A sa création, en 1837, sous l’impulsion d’une sorte d’évergète du XIXe siècle, le musée abritera une collection de minéralogie et de paléontologie, dont les pièces restantes sont aujourd’hui regroupées dans un plaisant cabinet de curiosité. C’est un bel édifice que cet hôtel, dont l’aile principale, appuyée sur des fondations plus anciennes, remonte au XVe siècle ; un ouvrage classé au titre des Monuments historiques en 1910, situé fort à propos sur la place principale de cette bulle rocheuse de Cassel culminant fièrement à 176 mètres.


Enguerrand QUARTON - La Pietà de Villeneuve-lès-Avignon

Mais ce n’est point pour babiller sans désemparer d’architecture, davantage que pour me lancer dans une fastidieuse et inutile recension des œuvres abritées sous les boiseries centenaires de cette ancienne institution fondée en 1218 par la comtesse de Flandre, Jeanne de Constantinople, que j’ai pris racine derrière mon clavier afin de clore cette saison calquée, peu s’en faut, sur celle que conseillent les rythmes scolaires.

Bref, avant de m’en aller me ressourcer en la vallée de la Vézère, d’y contempler les humeurs picturales et industrieuses des époques magdaléniennes, puis après quelques détours me reposer de si belles émotions sous le plafond de Montaigne, il me faut reconnaître quelques hérésies laïques.
En effet, si les tableaux religieux et autres bondieuseries ne sont d’ordinaires point ma tasse de thé, m’adossant à l’idée que toute règle peut souffrir quelques exceptions, particulièrement lorsqu’il s’agit de se prononcer sur des matières aussi insaisissables que le goût et la sensibilité artistique, il me faut bien admettre que les couleurs et le style de certaines des œuvres à caractère ostensiblement dévot de la fin du moyen âge produisent parfois sur mes sens de singuliers effets que je ne puis réprimer (effets aux antipodes que celui produit sur mes nerfs par les immondes enfilades de crucifixions et autre poupons ailés graisseux des deux siècles suivants). Ainsi, par exemple, la célèbre Pietà de Villeneuve-lès-Avignon d’Enguerrand Quarton exposée au Louvre. Quant à la Madone entourée de Séraphin et de chérubins de Jean Fouquet, le motif de mon émoi est sans doute plus distinctement compréhensible.

Jean Fouquet - la Vierge et l'Enfant - Musée royal des Beaux-Arts, Anvers

Revenons-en à ce promontoire dominant les plaines de Flandre, à l’ombre d’un plafond jouxtant celui où Cassel s’enorgueillit d’avoir hébergé le képi du maréchal Foch durant la première guerre mondiale.

:: Données brutes ::
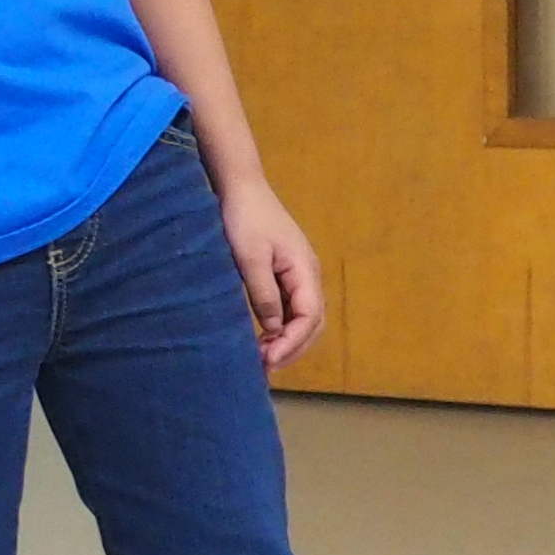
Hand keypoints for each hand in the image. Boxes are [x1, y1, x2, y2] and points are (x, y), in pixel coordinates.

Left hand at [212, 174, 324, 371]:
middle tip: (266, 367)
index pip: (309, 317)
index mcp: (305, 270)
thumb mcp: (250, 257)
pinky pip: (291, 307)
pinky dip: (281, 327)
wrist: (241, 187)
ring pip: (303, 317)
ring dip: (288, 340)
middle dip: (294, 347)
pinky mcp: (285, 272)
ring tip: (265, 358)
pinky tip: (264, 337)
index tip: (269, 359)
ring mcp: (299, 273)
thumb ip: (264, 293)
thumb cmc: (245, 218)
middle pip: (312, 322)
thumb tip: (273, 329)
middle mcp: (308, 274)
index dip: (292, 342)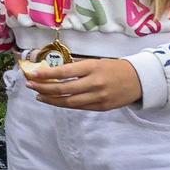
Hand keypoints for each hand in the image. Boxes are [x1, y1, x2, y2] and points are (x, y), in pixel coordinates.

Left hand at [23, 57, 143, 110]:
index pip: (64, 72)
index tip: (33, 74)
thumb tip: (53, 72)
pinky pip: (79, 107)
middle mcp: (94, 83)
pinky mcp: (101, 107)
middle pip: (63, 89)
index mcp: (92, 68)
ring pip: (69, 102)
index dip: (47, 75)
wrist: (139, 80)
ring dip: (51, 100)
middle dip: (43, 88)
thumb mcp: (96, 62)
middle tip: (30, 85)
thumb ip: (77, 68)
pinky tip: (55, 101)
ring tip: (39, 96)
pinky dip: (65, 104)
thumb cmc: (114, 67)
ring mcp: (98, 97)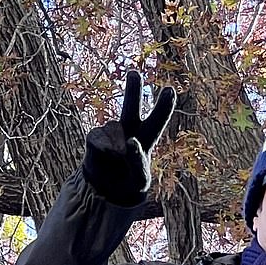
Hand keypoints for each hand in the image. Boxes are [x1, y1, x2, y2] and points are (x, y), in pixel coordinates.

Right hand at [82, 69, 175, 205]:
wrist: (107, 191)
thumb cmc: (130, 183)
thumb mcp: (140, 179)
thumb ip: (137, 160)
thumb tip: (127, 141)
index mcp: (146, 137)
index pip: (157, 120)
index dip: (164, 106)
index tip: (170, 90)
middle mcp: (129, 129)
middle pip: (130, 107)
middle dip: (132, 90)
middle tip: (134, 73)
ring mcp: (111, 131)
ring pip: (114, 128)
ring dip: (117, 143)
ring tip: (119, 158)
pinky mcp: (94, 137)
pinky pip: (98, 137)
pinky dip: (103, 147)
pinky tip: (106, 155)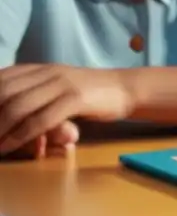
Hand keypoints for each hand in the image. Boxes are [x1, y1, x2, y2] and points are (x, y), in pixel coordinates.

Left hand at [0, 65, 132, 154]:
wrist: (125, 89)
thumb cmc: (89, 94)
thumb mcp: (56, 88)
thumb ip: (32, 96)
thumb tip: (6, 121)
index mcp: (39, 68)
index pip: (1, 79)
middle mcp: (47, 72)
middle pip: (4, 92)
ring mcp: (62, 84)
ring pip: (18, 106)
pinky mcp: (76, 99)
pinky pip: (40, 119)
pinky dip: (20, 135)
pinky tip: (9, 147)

:: Tâches à réaliser ::
1. Quelles années, écrites en chiffres, l'extrait sur le musée de Cassel mentionne-t-il ?
2. Quelle justification l'extrait sur le musée de Cassel avance-t-il pour faire une exception au peu de goût pour les tableaux religieux ?
3. Poursuivez l'extrait sur le musée de Cassel à la suite de sa dernière phrase.
Les items forment un matériau distinct, sans rapport avec l'extrait sur le musée de Cassel.

:: Réponses par tâche ::
1. 1837, 1910 et 1218.

2. Il s'appuie sur l'idée que toute règle peut souffrir quelques exceptions, surtout pour des matières aussi insaisissables que le goût et la sensibilité artistique. Il ajoute que les couleurs et le style de certaines œuvres dévotes de la fin du Moyen Âge produisent sur les sens de singuliers effets impossibles à réprimer.

3.
C’est donc d’une pièce dénommée « La Vierge au donateur Joos van den Damme » dont je voudrais faire ici la publicité, à défaut d’en faire l’éloge (non pas que cette peinture soit dénuée de mérite, mais je ne me sens aucune qualité à ce genre d’exercice et ne serais, à défaut d’en faire un impossible fidèle portrait, tout juste capable que de me répandre en plates paraphrases).

Pour en faire une présentation lapidaire : C’est une huile sur bois anonyme d’une taille plus qu’honnête (74,5 x 57,8 cm) dont l’épitaphe « Ici gît Joos Van den Damme, fils de Galois, qui mourut l’an 1484, le 16e jour de mai, Puisse Dieu recevoir son âme, Amen », a permis de situer l’œuvre en 1484. Acquise en 2009 auprès d’une collection privée, elle fait partie des pièces maitresse des collections du Musée de Flandre.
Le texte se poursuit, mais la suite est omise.